Self Care

Stay Safe Caregivers

What, really, more can be said about what is happening surrounding the coronavirus at this moment? We are all likely pretty well saturated with the news and information at this point, and things change so fast it is hard to keep up. It can be scary, it can be frustrating, it can be a constant nerve racking cycle. Yet it is important to take care of yourself and your loved ones during this time, not just physically but by taking care of your mental health and theirs as well.

Caregivers are often told that it is critically important to practice self-care. This is especially true during a time of crisis where your stress, already elevated, will likely be getting higher as your deal with the external factors surrounding the shelter in place orders, the news about Covid-19, and whatever else is happening in your life and the world that day.

Remember that you staying safe and sane throughout all of this is critically important if you are a caregiver. Do not forget about yourself or you risk causing yourself more pain as you struggle to keep up with your life and your caregiving responsibilities. Remember that you should always:

  1. Have 15 minutes a day just for yourself – a walk (walks are okay still just keep to recommended social distancing space between you and others), a cup of coffee or tea off on your own, even just 15 minutes to sit quietly and organize your thoughts makes a huge difference. Treat this time as sacred and make sure that you find a way to get it for yourself each day. It seems like such a small thing but it does make a huge difference.
  2. Eating Healthy – hospice patients often may have different food cravings or want not to eat at all. This is very normal and you should never try to get someone who is on hospice to eat if they are not hungry. However, you as a caregiver should make sure to take care of yourself and make sure you are always keeping your health and energy up with nutritional foods. If you are worried about going into the stores right now organizations like the Mountain Volunteer Project (mtvp.org) can help you with your shopping or connecting you to other community resources in Plumas and Lassen County.
  3. Exercise – Again walking is okay during the shelter in place, as, of course, are most outdoor activities provided you keep a safe distance. Avoid crowded places and do not go to the gym, but as the snow melts and the trails open open we are fortunate to live in a place with endless wonder that is often sparsely populated by other hikers in that area so chances for exercise abound. In the meantime, there are many exercises you can do if you are a senior inside without any equipment. Some websites, like Darebee, have an extensive list of no-equipment needed exercises with great diagrams to help you learn to do them correctly and different levels for people at different skill and fitness levels.
  4. Engage Your Mind – Audiobooks can be a fantastic way to keep your mind active even if you can’t read as much as you’d like. For Plumas County Residents with active library cards you can go online and borrow and download a huge amount of different audiobooks. These services are available in many different places all over the country, so check with your local library today to see what they have to offer! Podcasts can be a great resource as well, offering up-to-date news as well as pods on almost any topic you can think of, some very serious, some very goofy, some good, some not so great, but a variety to be sure.

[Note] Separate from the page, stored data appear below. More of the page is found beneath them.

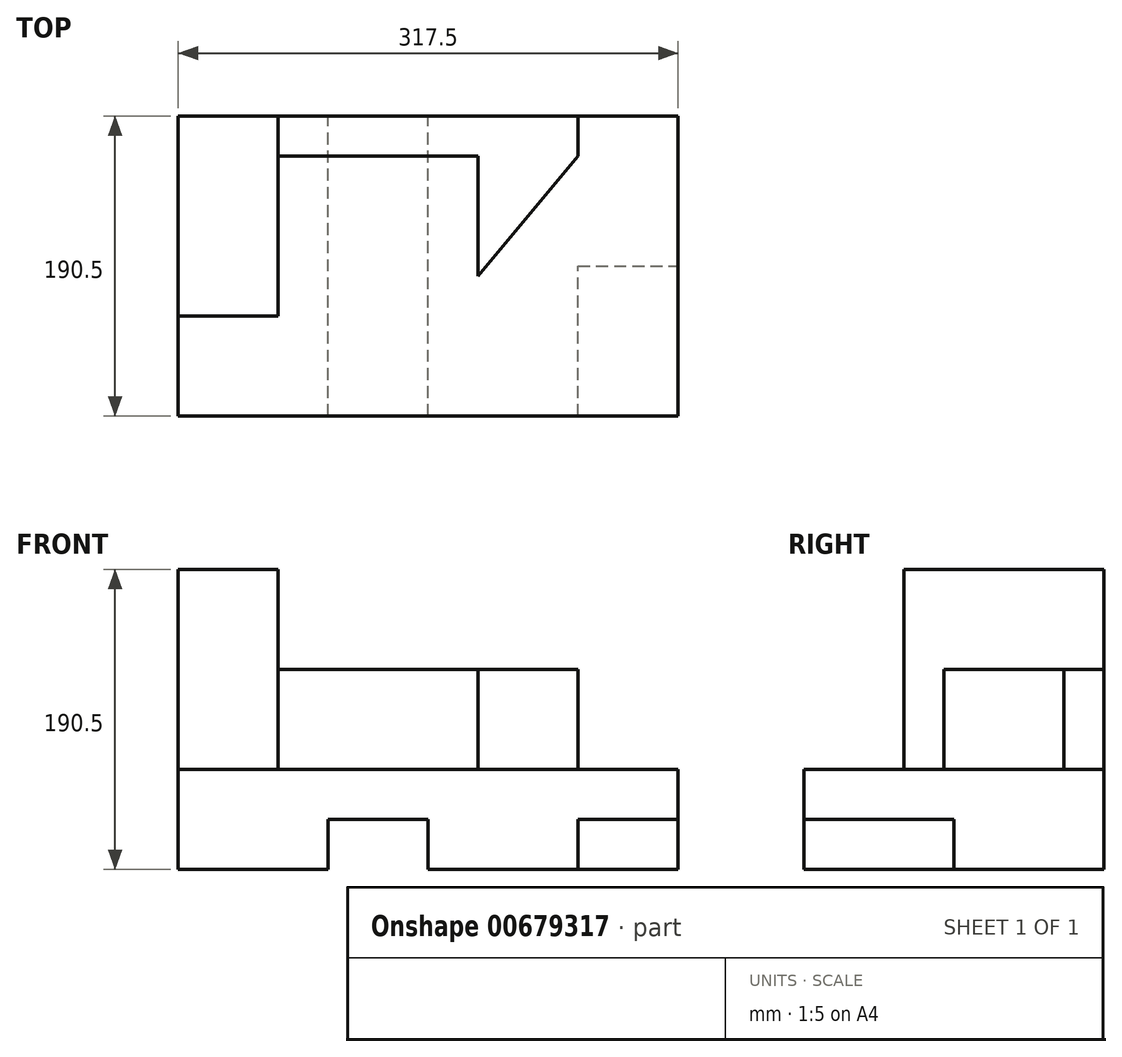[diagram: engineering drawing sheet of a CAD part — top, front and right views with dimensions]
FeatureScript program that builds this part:
annotation { "Feature Type Name" : "Feature", "Feature Type Description" : "" }
export const myFeature = defineFeature(function(context is Context, id is Id, definition is map)
    precondition{}
    {
        {
            var Q0;
            Q0=qCreatedBy(makeId("Front.planeOp"),FACE);
            var sketch = newSketch(context, id + "F0", { "sketchPlane" : qUnion([Q0])});
            skLineSegment(sketch, "E0", {"start": v(0, 0) * mm, "end": v(95.25, 0) * mm});
            skLineSegment(sketch, "E1", {"start": v(95.25, 0) * mm, "end": v(95.25, 31.75) * mm});
            skLineSegment(sketch, "E2", {"start": v(95.25, 31.75) * mm, "end": v(158.75, 31.75) * mm});
            skLineSegment(sketch, "E3", {"start": v(158.75, 31.75) * mm, "end": v(158.75, 0) * mm});
            skLineSegment(sketch, "E4", {"start": v(158.75, 0) * mm, "end": v(317.5, 0) * mm});
            skLineSegment(sketch, "E5", {"start": v(317.5, 0) * mm, "end": v(317.5, 63.5) * mm});
            skLineSegment(sketch, "E6", {"start": v(317.5, 63.5) * mm, "end": v(254, 63.5) * mm});
            skLineSegment(sketch, "E7", {"start": v(254, 63.5) * mm, "end": v(254, 127) * mm});
            skLineSegment(sketch, "E8", {"start": v(254, 127) * mm, "end": v(63.5, 127) * mm});
            skLineSegment(sketch, "E9", {"start": v(63.5, 127) * mm, "end": v(63.5, 190.5) * mm});
            skLineSegment(sketch, "E10", {"start": v(63.5, 190.5) * mm, "end": v(0, 190.5) * mm});
            skLineSegment(sketch, "E11", {"start": v(0, 190.5) * mm, "end": v(0, 0) * mm});
            skSolve(sketch);
        }
        {
            var Q0;
            Q0=makeQuery(id+"F0.imprint","IMPRINT",FACE,{"disambiguationData":[TD([[makeQuery(id+"F0.imprint","IMPRINT",EDGE,{"derivedFrom":sQuery(id+"F0.wireOp",EDGE,"E0")}),1.0]])]});
            extrude(context, id + "F1", {"entities" : qUnion([Q0]), "depth" : 25.4 * mm, "offsetDistance" : 25.4 * mm});
        }
        {
            var Q0;
            Q0=makeQuery(id+"F1.opExtrude","CAP_FACE",FACE,{"disambiguationData":[OSD([sQuery(id+"F0.wireOp",EDGE,"E0"),sQuery(id+"F0.wireOp",EDGE,"E1"),sQuery(id+"F0.wireOp",EDGE,"E2"),sQuery(id+"F0.wireOp",EDGE,"E3"),sQuery(id+"F0.wireOp",EDGE,"E4"),sQuery(id+"F0.wireOp",EDGE,"E5"),sQuery(id+"F0.wireOp",EDGE,"E6"),sQuery(id+"F0.wireOp",EDGE,"E7"),sQuery(id+"F0.wireOp",EDGE,"E8"),sQuery(id+"F0.wireOp",EDGE,"E9"),sQuery(id+"F0.wireOp",EDGE,"E10"),sQuery(id+"F0.wireOp",EDGE,"E11")])],"isStart":false});
            var sketch = newSketch(context, id + "F2", { "sketchPlane" : qUnion([Q0])});
            skLineSegment(sketch, "E12", {"start": v(254, 63.5) * mm, "end": v(0, 63.5) * mm});
            skLineSegment(sketch, "E13", {"start": v(95.25, 31.75) * mm, "end": v(0, 31.75) * mm});
            skLineSegment(sketch, "E14", {"start": v(158.75, 31.75) * mm, "end": v(317.5, 31.75) * mm});
            skLineSegment(sketch, "E15", {"start": v(254, 31.75) * mm, "end": v(254, 0) * mm});
            skSolve(sketch);
        }
        {
            var Q0;
            {var subQ2=sQuery(id+"F2.wireOp",EDGE,"E12");Q0=makeQuery(id+"F2.imprint","IMPRINT",FACE,{"disambiguationData":[TD([[makeQuery(id+"F2.imprint","IMPRINT",EDGE,{"derivedFrom":subQ2}),1.0]])]});}
            var Q1;
            {var subQ0=sQuery(id+"F2.wireOp",EDGE,"E13");Q1=makeQuery(id+"F2.imprint","IMPRINT",FACE,{"disambiguationData":[TD([[makeQuery(id+"F2.imprint","IMPRINT",EDGE,{"derivedFrom":subQ0}),1.0]])]});}
            var Q2;
            {var subQ2=sQuery(id+"F2.wireOp",EDGE,"E15");Q2=makeQuery(id+"F2.imprint","IMPRINT",FACE,{"disambiguationData":[TD([[makeQuery(id+"F2.imprint","IMPRINT",EDGE,{"derivedFrom":subQ2}),-1.0]])]});}
            extrude(context, id + "F3", {"entities" : qUnion([Q0, Q1, Q2]), "operationType" : NewBodyOperationType.ADD, "depth" : 165.1 * mm, "offsetDistance" : 25.4 * mm});
        }
        {
            var Q0;
            {var subQ0=sQuery(id+"F0.wireOp",EDGE,"E5");var subQ1=sQuery(id+"F0.wireOp",EDGE,"E4");Q0=makeQuery(id+"F3.boolean.opBoolean","SPLIT",FACE,{"disambiguationData":[TD([makeQuery(id+"F1.opExtrude","SWEPT_FACE",FACE,{"disambiguationData":[OSD([subQ1])]})])],"derivedFrom":makeQuery(id+"F1.opExtrude","CAP_FACE",FACE,{"disambiguationData":[OSD([sQuery(id+"F0.wireOp",EDGE,"E0"),sQuery(id+"F0.wireOp",EDGE,"E1"),sQuery(id+"F0.wireOp",EDGE,"E2"),sQuery(id+"F0.wireOp",EDGE,"E3"),subQ1,subQ0,sQuery(id+"F0.wireOp",EDGE,"E6"),sQuery(id+"F0.wireOp",EDGE,"E7"),sQuery(id+"F0.wireOp",EDGE,"E8"),sQuery(id+"F0.wireOp",EDGE,"E9"),sQuery(id+"F0.wireOp",EDGE,"E10"),sQuery(id+"F0.wireOp",EDGE,"E11")])],"isStart":false})});}
            extrude(context, id + "F4", {"entities" : qUnion([Q0]), "operationType" : NewBodyOperationType.ADD, "depth" : 69.85 * mm, "offsetDistance" : 25.4 * mm});
        }
        {
            var Q0;
            {var subQ0=sQuery(id+"F0.wireOp",EDGE,"E6");Q0=makeQuery(id+"F3.boolean.opBoolean","MERGE",FACE,{"derivedFrom":[makeQuery(id+"F1.opExtrude","SWEPT_FACE",FACE,{"disambiguationData":[OSD([subQ0])]}),makeQuery(id+"F3.opExtrude","SWEPT_FACE",FACE,{"disambiguationData":[OSD([subQ0,sQuery(id+"F2.wireOp",EDGE,"E12")])]})]});}
            var sketch = newSketch(context, id + "F5", { "sketchPlane" : qUnion([Q0])});
            skLineSegment(sketch, "E16", {"start": v(0, -25.4) * mm, "end": v(0, -127) * mm});
            skLineSegment(sketch, "E17", {"start": v(0, -127) * mm, "end": v(63.5, -127) * mm});
            skLineSegment(sketch, "E18", {"start": v(63.5, -127) * mm, "end": v(63.5, -25.4) * mm});
            skSolve(sketch);
        }
        {
            var Q0;
            {var subQ0=sQuery(id+"F5.wireOp",EDGE,"E16");Q0=makeQuery(id+"F5.imprint","IMPRINT",FACE,{"disambiguationData":[TD([[makeQuery(id+"F5.imprint","IMPRINT",EDGE,{"derivedFrom":subQ0}),-1.0]])]});}
            extrude(context, id + "F6", {"entities" : qUnion([Q0]), "operationType" : NewBodyOperationType.ADD, "depth" : 127 * mm, "offsetDistance" : 25.4 * mm});
        }
        {
            var Q0;
            {var subQ0=sQuery(id+"F0.wireOp",EDGE,"E6");Q0=makeQuery(id+"F3.boolean.opBoolean","MERGE",FACE,{"derivedFrom":[makeQuery(id+"F1.opExtrude","SWEPT_FACE",FACE,{"disambiguationData":[OSD([subQ0])]}),makeQuery(id+"F3.opExtrude","SWEPT_FACE",FACE,{"disambiguationData":[OSD([subQ0,sQuery(id+"F2.wireOp",EDGE,"E12")])]})]});}
            var sketch = newSketch(context, id + "F7", { "sketchPlane" : qUnion([Q0])});
            skLineSegment(sketch, "E19", {"start": v(63.5, -101.6) * mm, "end": v(127, -101.6) * mm});
            skLineSegment(sketch, "E20", {"start": v(127, -101.6) * mm, "end": v(127, -25.4) * mm});
            skLineSegment(sketch, "E21", {"start": v(190.5, -25.4) * mm, "end": v(190.5, -101.6) * mm});
            skLineSegment(sketch, "E22", {"start": v(190.5, -101.6) * mm, "end": v(254, -25.4) * mm});
            skSolve(sketch);
        }
        {
            var Q0;
            {var subQ0=sQuery(id+"F7.wireOp",EDGE,"E19");Q0=makeQuery(id+"F7.imprint","IMPRINT",FACE,{"disambiguationData":[TD([[makeQuery(id+"F7.imprint","IMPRINT",EDGE,{"derivedFrom":subQ0}),1.0]])]});}
            var sketch = newSketch(context, id + "F8", { "sketchPlane" : qUnion([Q0])});
            skSolve(sketch);
        }
        {
            var Q0;
            {var subQ0=sQuery(id+"F7.wireOp",EDGE,"E19");Q0=makeQuery(id+"F8.imprint","IMPRINT",FACE,{"disambiguationData":[TD([[makeQuery(id+"F8.imprint","IMPRINT",EDGE,{"derivedFrom":makeQuery(id+"F7.imprint","IMPRINT",EDGE,{"derivedFrom":subQ0})}),1.0]])]});}
            var Q1;
            {var subQ0=sQuery(id+"F7.wireOp",EDGE,"E21");Q1=makeQuery(id+"F7.imprint","IMPRINT",FACE,{"disambiguationData":[TD([[makeQuery(id+"F7.imprint","IMPRINT",EDGE,{"derivedFrom":subQ0}),1.0]])]});}
            extrude(context, id + "F9", {"entities" : qUnion([Q0, Q1]), "operationType" : NewBodyOperationType.ADD, "depth" : 63.5 * mm, "offsetDistance" : 25.4 * mm});
        }
    });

Streaming services like Netflix are relatively affordable and have a wide assortment of documentaries and other educational items available (as well as, of course, endless movies and television shows if you just need an escape). If you have access to the internet at home regularly you might want to take a free online course right now, too. Learn to play the guitar or how to speak a foreign language while on lockdown or pick from a massive range of topics.
  5. Be Creative – Of course this can be a great time to finally paint that masterpiece or write the great American novel or sculpt your David. But remember getting creative doesn’t have to be about making something amazing, look around at what is in your house and make new decorations, repaint an old chair, make wind chimes out of soup cans. Anything can become a creative project, let your mind wander and see where it takes you. If you aren’t sure where to start try checking here for a few creative ideas to get started!
  6. Stay Connected – Talk to people, on the phone, through video chats, through mail or email or texts or whatever you can. It is always okay to say that you are scared or frustrated or concerned or annoyed with everything that is going on. This is always true for caregivers and true for everyone right now. Your mental health is important, and holding things in thinking they will burden others is no way to live your life. Let it out and you will find that sharing your troubles is the first step in helping to make those troubles go away. If you don’t have anyone to talk to about what is going on you can always reach out to Sierra Hospice or try calling 2-1-1 for a list of resources in your area (note: 2-1-1 may not be available in all areas). If you are in crisis or need immediate, but not emergency, support call 1-800-273-8255. If you are experiencing an emergency situation always call 911 first.

Sierra Hospice is committed to bringing your our services and our support throughout this current outbreak as we have always in the past. Please get in touch with us if you need assistance or if there is anyway that we can help. Stay safe caregivers, and stay safe everyone. We are all in this together and only through mutual help and understanding will we come out stronger on the other side.